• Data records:
:::::

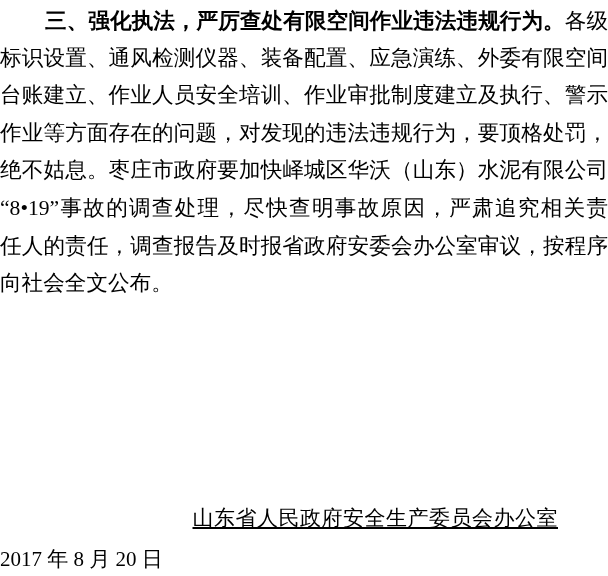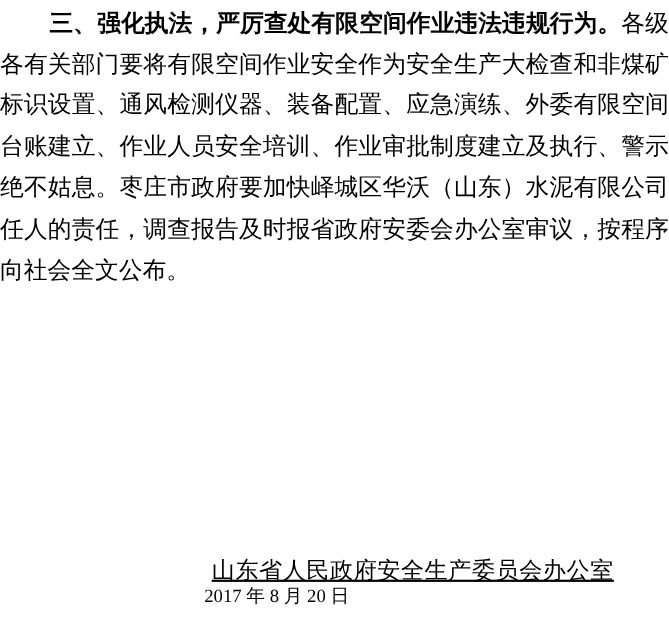"各有关部门要将有限空间作业安全作为安全生产大检查和非煤矿" div.line { html: <div>各有关部门要将有限空间作业安全作为安全生产大检查和非煤矿</div> -> none }
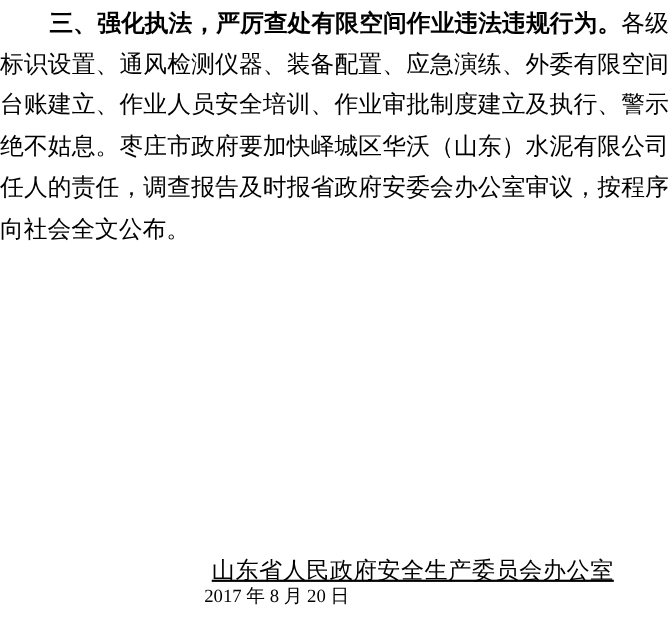"作业等方面存在的问题，对发现的违法违规行为，要顶格处罚，" div.line { html: none -> <div>作业等方面存在的问题，对发现的违法违规行为，要顶格处罚，</div> }
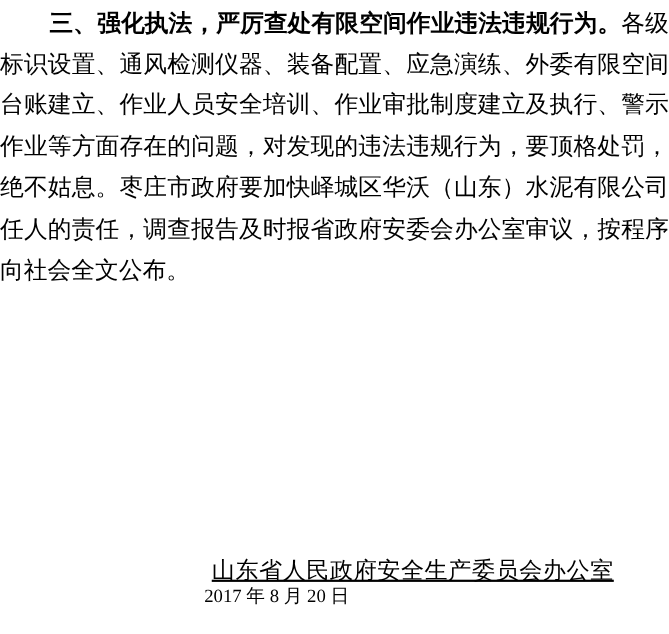"“8•19”事故的调查处理，尽快查明事故原因，严肃追究相关责" div.line { html: none -> <div>“8•19”事故的调查处理，尽快查明事故原因，严肃追究相关责</div> }
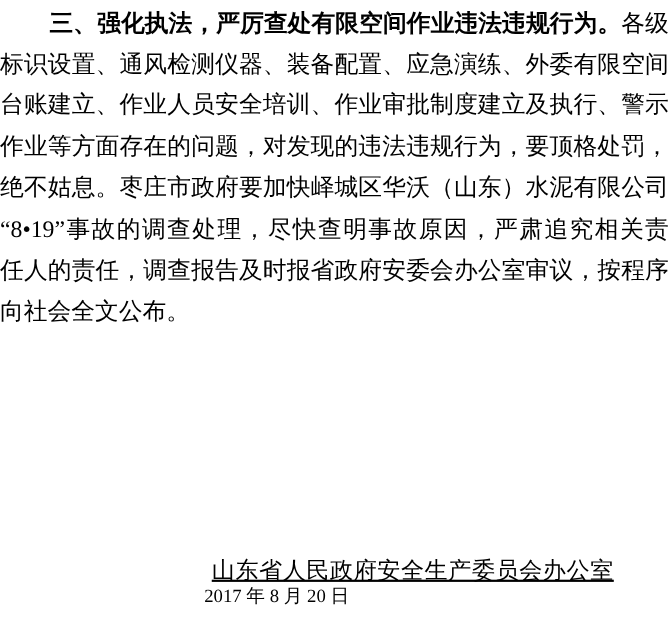"2017 年 8 月 20" .date-line { font-size: 17px -> 21px; margin-top: none -> 17px; text-align: center -> left }
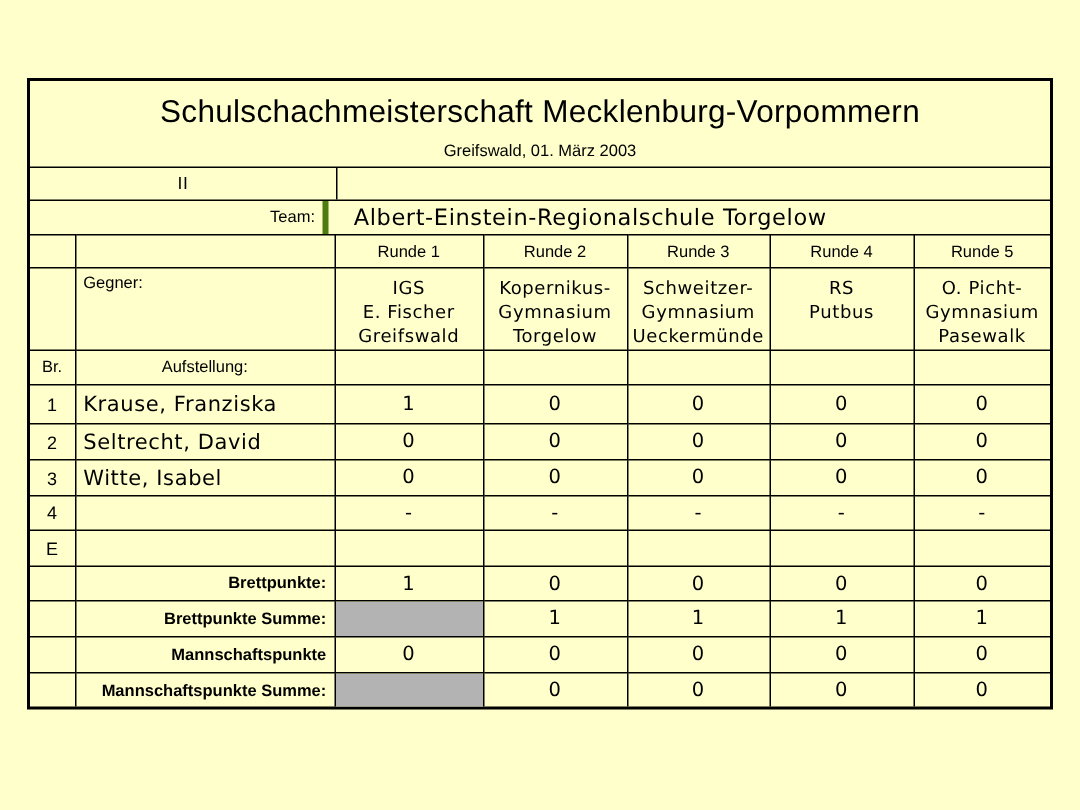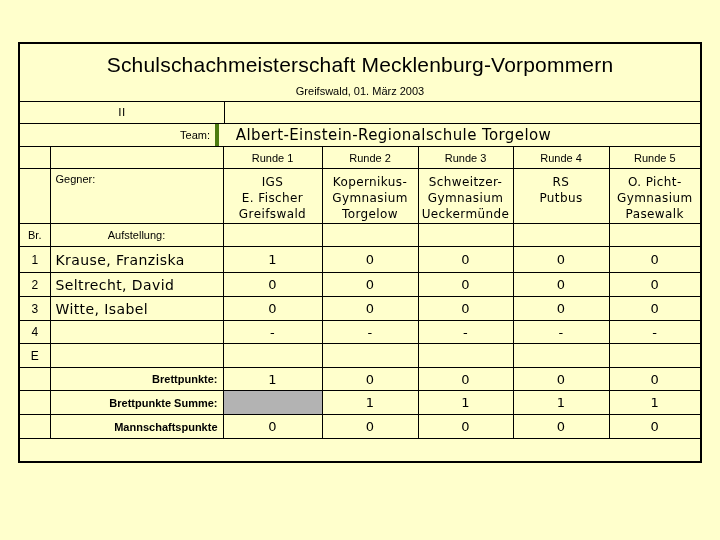"Schulschachmeisterschaft" .sheet { top: 42px -> 52px }
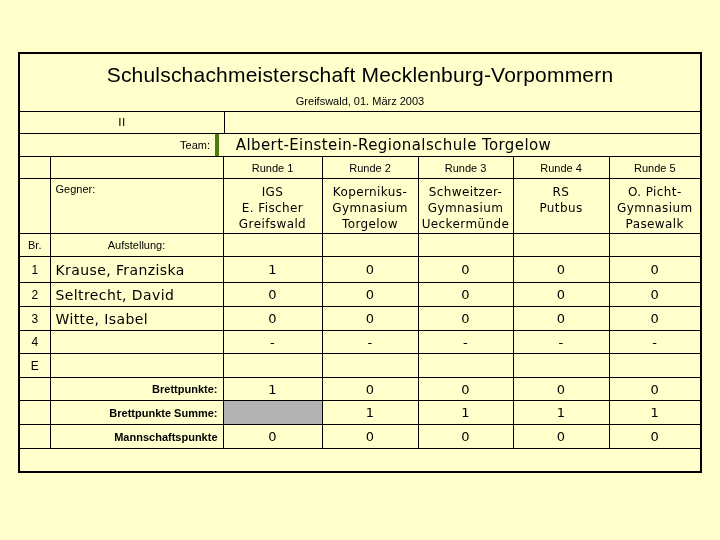"Mannschaftspunkte Summe:" tr.bottom { html: none -> <tr> <td></td> <td>Mannschaftspunkte Summe:</td> <td></td> <td>0</td> <td>0</td> <td>0</td> <td>0</td> </tr> }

:::::

• WHAT THE TASK REQUIRES:
Could you retype all the entries above exactly, without the pictures?

• RESPONSE TO THIS TASK:
"各有关部门要将有限空间作业安全作为安全生产大检查和非煤矿" div.line { html: <div>各有关部门要将有限空间作业安全作为安全生产大检查和非煤矿</div> -> none }
"作业等方面存在的问题，对发现的违法违规行为，要顶格处罚，" div.line { html: none -> <div>作业等方面存在的问题，对发现的违法违规行为，要顶格处罚，</div> }
"“8•19”事故的调查处理，尽快查明事故原因，严肃追究相关责" div.line { html: none -> <div>“8•19”事故的调查处理，尽快查明事故原因，严肃追究相关责</div> }
"2017 年 8 月 20" .date-line { font-size: 17px -> 21px; margin-top: none -> 17px; text-align: center -> left }
"Schulschachmeisterschaft" .sheet { top: 42px -> 52px }
"Mannschaftspunkte Summe:" tr.bottom { html: none -> <tr> <td></td> <td>Mannschaftspunkte Summe:</td> <td></td> <td>0</td> <td>0</td> <td>0</td> <td>0</td> </tr> }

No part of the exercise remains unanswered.